Marvin LeBlanc

A full-blooded Cajun boy from a small south Louisiana town known as Duplessis (25 miles from Baton Rouge,) Marvin LeBlanc graduated in 1986 from Louisiana State University where he earned varsity letters for four years on a full student-athlete scholarship, studied sports medicine, and served as an athletic trainer for LSU football. In 1987, Marvin became a “commission only insurance agent,” and has been “eating what he kills” for 23 years as a passionate, full-time, fully engaged, overly optimistic insurance agent. He, along with many others, experienced a life-defining, life-altering event on August 29, 2005 when Hurricane Katrina damaged all 27,000 homes in Louisiana’s St.
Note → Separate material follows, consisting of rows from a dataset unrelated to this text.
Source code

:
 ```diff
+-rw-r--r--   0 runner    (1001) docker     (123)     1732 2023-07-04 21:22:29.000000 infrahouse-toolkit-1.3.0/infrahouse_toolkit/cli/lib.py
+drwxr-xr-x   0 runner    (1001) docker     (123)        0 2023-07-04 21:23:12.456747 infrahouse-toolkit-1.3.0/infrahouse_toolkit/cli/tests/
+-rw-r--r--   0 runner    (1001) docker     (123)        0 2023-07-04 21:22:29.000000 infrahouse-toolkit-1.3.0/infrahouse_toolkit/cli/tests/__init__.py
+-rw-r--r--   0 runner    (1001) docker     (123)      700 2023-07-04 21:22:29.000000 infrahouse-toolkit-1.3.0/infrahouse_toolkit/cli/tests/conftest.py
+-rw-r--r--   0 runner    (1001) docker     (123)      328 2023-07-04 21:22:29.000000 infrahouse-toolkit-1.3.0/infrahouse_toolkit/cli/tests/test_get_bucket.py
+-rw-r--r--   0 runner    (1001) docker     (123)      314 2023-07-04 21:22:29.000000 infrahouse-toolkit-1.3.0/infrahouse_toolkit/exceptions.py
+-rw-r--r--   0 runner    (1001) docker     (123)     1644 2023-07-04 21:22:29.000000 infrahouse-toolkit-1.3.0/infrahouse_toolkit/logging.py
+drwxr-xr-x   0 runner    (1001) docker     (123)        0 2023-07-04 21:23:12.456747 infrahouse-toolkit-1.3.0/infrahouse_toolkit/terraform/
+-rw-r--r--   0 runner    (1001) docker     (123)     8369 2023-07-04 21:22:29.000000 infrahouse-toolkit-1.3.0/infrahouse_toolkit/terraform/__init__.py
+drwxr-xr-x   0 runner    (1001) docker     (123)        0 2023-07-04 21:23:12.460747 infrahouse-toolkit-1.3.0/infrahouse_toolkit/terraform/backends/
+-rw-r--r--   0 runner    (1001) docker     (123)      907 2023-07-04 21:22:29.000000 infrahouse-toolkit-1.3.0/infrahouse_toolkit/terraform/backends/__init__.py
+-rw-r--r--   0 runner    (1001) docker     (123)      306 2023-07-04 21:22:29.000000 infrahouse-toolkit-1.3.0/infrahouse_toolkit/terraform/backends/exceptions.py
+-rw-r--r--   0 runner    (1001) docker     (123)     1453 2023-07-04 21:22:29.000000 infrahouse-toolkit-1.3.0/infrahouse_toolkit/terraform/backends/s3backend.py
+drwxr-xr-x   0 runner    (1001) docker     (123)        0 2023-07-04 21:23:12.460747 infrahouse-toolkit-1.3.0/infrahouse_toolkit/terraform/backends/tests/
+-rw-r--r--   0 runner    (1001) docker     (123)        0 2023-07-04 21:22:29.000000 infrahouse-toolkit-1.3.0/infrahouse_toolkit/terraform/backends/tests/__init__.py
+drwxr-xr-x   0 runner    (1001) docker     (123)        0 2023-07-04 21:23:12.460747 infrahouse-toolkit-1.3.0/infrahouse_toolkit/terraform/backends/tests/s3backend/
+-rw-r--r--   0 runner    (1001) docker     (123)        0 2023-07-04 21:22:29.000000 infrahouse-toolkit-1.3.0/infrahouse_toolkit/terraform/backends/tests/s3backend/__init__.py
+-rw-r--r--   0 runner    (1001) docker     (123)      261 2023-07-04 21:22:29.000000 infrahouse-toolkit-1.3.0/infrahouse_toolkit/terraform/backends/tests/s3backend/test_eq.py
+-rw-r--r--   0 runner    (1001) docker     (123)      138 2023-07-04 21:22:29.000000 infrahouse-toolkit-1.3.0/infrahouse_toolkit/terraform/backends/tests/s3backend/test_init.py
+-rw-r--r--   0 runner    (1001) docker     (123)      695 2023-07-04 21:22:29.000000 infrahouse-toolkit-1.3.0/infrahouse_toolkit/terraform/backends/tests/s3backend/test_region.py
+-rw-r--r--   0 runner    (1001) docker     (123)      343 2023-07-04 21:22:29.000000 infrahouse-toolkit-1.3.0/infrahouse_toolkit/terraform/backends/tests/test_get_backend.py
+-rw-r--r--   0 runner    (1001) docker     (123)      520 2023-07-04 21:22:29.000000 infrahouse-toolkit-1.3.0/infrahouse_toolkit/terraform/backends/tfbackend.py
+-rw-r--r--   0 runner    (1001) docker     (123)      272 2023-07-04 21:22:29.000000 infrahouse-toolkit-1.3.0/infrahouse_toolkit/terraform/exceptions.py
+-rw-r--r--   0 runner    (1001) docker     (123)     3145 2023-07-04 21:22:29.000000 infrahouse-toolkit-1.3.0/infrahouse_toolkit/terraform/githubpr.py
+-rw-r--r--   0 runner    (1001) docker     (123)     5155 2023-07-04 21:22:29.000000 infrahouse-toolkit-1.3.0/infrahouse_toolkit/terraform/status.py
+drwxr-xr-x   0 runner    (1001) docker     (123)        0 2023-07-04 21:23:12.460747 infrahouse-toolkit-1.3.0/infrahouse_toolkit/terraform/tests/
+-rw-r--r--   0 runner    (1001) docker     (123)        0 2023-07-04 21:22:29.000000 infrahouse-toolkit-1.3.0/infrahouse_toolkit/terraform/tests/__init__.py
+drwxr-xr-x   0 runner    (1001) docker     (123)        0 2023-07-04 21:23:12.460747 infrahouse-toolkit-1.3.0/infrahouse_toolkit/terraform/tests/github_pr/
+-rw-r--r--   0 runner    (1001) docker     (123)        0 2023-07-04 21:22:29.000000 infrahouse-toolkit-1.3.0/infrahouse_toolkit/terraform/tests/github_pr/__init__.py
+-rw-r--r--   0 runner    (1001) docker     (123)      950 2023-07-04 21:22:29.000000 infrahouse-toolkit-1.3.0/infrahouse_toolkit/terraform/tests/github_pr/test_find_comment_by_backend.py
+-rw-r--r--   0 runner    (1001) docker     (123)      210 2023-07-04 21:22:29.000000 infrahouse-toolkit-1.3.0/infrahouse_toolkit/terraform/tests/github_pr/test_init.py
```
Bernard Parish: “My office in St. Bernard received 12 feet of water. We would never return to do business or occupy that office again after August 29th. Though I did not have a permanent office until April 1st of 2006, I still needed to maintain my business. Yet, all but one of my employees were gone and hundreds of my customers were no longer in the state. I could not insure them, so all that income was lost.” Marvin LeBlanc is an eight-course Dale Carnegie graduate and certified instructor on the book Split Second Choice: The Power of Attitude, written by his mentor Jim Winner. Recognized as an “honored citizen” of St. Bernard parish and given the “keys to the city” for his community involvement in the aftermath of Hurricane Katrina, Marvin was never one to be in politics or put election signs up, never one to even attend parish government council meetings. But he was drawn to action, and he became one of the charter members of the St. Bernard Citizens Recovery Commission. Today, Marvin is called upon to bring not only wisdom and insight gained from his years in the insurance and finance industries, but also to empower others through his unique sharing of lessons and techniques from years of corporate and leadership training and motivational programs. Finally, Marvin brings a passionate presence to his presentation, one that has not been doused but rather has been doubled in the process of overcoming adversity after Hurricane Katrina.